Malicious `torchtriton` Package on PyPI Steals Sensitive Data from AI/ML Systems
Overview
A sophisticated supply chain attack targeted AI/ML developers through a malicious package named `torchtriton` uploaded to the Python Package Index (PyPI). This package was a typosquat of the legitimate `pytorch-triton` library, a popular dependency for optimizing deep learning models on NVIDIA GPUs. The malicious package's `setup.py` file contained an obfuscated payload that executed upon installation (`pip install torchtriton`). The payload was designed for widespread data exfiltration. It would scan the user's home directory for sensitive information, including SSH keys (`~/.ssh/`), shell history files (`.bash_history`, `.zsh_history`), Kubernetes configuration (`~/.kube/config`), and environment variable files. Furthermore, it harvested system information by reading `/etc/passwd` and `/etc/shadow` to gather user account details. All collected data was base64 encoded and exfiltrated to a command-and-control (C2) server controlled by the attacker. This incident was critical because it targeted developers working in high-value environments, potentially giving attackers access to cloud credentials, private code repositories, and production ML infrastructure. The attack highlighted the significant risk of typosquatting in the rapidly evolving AI/ML open-source ecosystem, where developers frequently install new and experimental packages.
Affected Systems
Testing Guide
1. **Check Installation History**: Review your shell history for `pip install torchtriton`. 2. **List Installed Packages**: Run `pip list` in your Python environments and look for `torchtriton`. The legitimate package is `pytorch-triton`. 3. **Inspect Network Logs**: If you suspect an infection, analyze DNS and network traffic logs for connections to unknown or suspicious endpoints originating from Python processes around the time of installation. 4. **Scan for IOCs**: Check for the presence of the malicious package files in your `site-packages` directory and look for the specific exfiltration logic described in security advisories.
Mitigation Steps
1. **Verify Package Names**: Always double-check package names against official documentation before installation.
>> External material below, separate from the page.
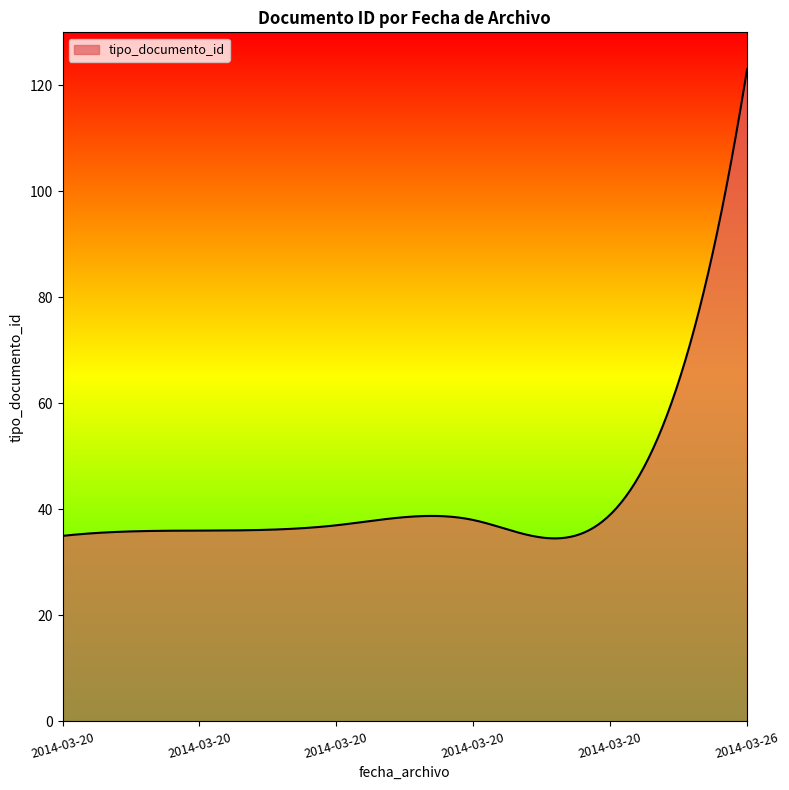

How many lines are shown in the chart?

1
Use `pip search` or browse the official project repository. 2. **Use Pinned Dependencies**: Use a `requirements.txt` or `pyproject.toml` file with pinned, hashed versions of dependencies to ensure reproducible and verified builds. 3. **Audit Installed Packages**: Regularly audit your environment's installed packages using tools like `pip-audit` or `safety` to check for known malicious packages or vulnerabilities. 4. **Isolated Environments**: Perform experimental package installations in isolated, network-restricted environments (e.g., Docker containers) to limit the potential blast radius of a malicious package.
Patch Details
The malicious package was removed from PyPI by the registry's security team. There is no 'patch' other than uninstalling the malicious package (`pip uninstall torchtriton`) and rotating any compromised credentials.